Beweiswert eines ärztlichen Attests                         

Darlegungs- und Beweislast bei „einheitlichem Verhinderungsfall“.

Das LAG Sachsen hatte in einer Entscheidung vom 20.09.2024 – 4 Sa 241/22 – folgenden Sachverhalt zu beurteilen: Der Arbeitnehmer reichte zunächst für den Zeitraum vom 24.2. bis zum 31.3.2021 eine Arbeitsunfähigkeitsbescheinigung ein. Ausweislich ergänzend vorgelegter Bescheinigungen des Krankenhauses befand er sich vom 26.2. bis zum 28.5.2021 (Freitag) in (teil)stationärer Unterbringung. Anschließend reichte er eine neue Erstbescheinigung über das Bestehen einer Arbeitsunfähigkeit mit anderem Diagnoseschlüssel für den Zeitraum ab dem 31.5.2021 ein. Der Arbeitgeber verweigerte die Entgeltfortzahlung ab dem 31.5.2021. Der enge zeitliche Zusammenhang zwischen den bescheinigten Arbeitsverhinderungen indiziere einen einheitlichen Verhinderungsfall.
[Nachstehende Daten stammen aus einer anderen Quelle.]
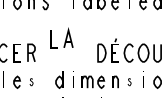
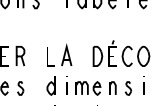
part: (61, 37) -> (58, 54), moved
part: (31, 81) -> (20, 87), size x1.67
part: (129, 81) -> (128, 87), size x1.67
Laut LAG Sachsen sei zwar der Beweiswert der ärztlichen Arbeitsunfähigkeitsbescheinigung ab dem 31.5.2021 erschüttert, da zwischen dem Ende der bis zum 28.5.2021 andauernden Arbeitsunfähigkeitsbescheinigung und der am 31.5.2021 attestierten neuerlichen Arbeitsverhinderung lediglich ein arbeitsfreies Wochenende gelegen habe. Dem Arbeitnehmer sei jedoch der ihm nunmehr obliegende Vollbeweis für den Ausschluss eines einheitlichen Verhinderungsfalls gelungen. Zum einen belege der vorgelegte Entlassungsbericht des Krankenhauses, dass der Kläger am 28.5.2021 arbeitsfähig aus der Behandlung einer Alkoholsuchterkrankung entlassen worden ist. Zum anderen habe der Arbeitnehmer konkret geschildert, dass er am 30.5.2021 beim Ausräumen des Kühlschranks einen plötzlichen Schmerz und eine Blockade im Rücken verspürt habe, weswegen er am 31.5.2021 seine Ärztin aufgesucht und erneut krankgeschrieben worden sei. Im Rahmen der Zeugenvernehmung habe die von der Schweigepflicht entbundene behandelnde Ärztin den Vortrag des Arbeitnehmers sowie einen im Nachgang diagnostizierten leichten Bandscheibenvorfall bestätigt.

Die Entscheidung des LAG Sachsen verdeutlicht, dass es bei gelungener Erschütterung des Beweiswerts einer Arbeitsunfähigkeitsbescheinigung entscheidend auf den Sachvortrag des Arbeitnehmers und eine entsprechende Zeugenvernehmung der behandelnden Ärzte ankommt. Der Ausgang entsprechender Gerichtsprozesse ist daher im Vorhinein kaum prognostizierbar.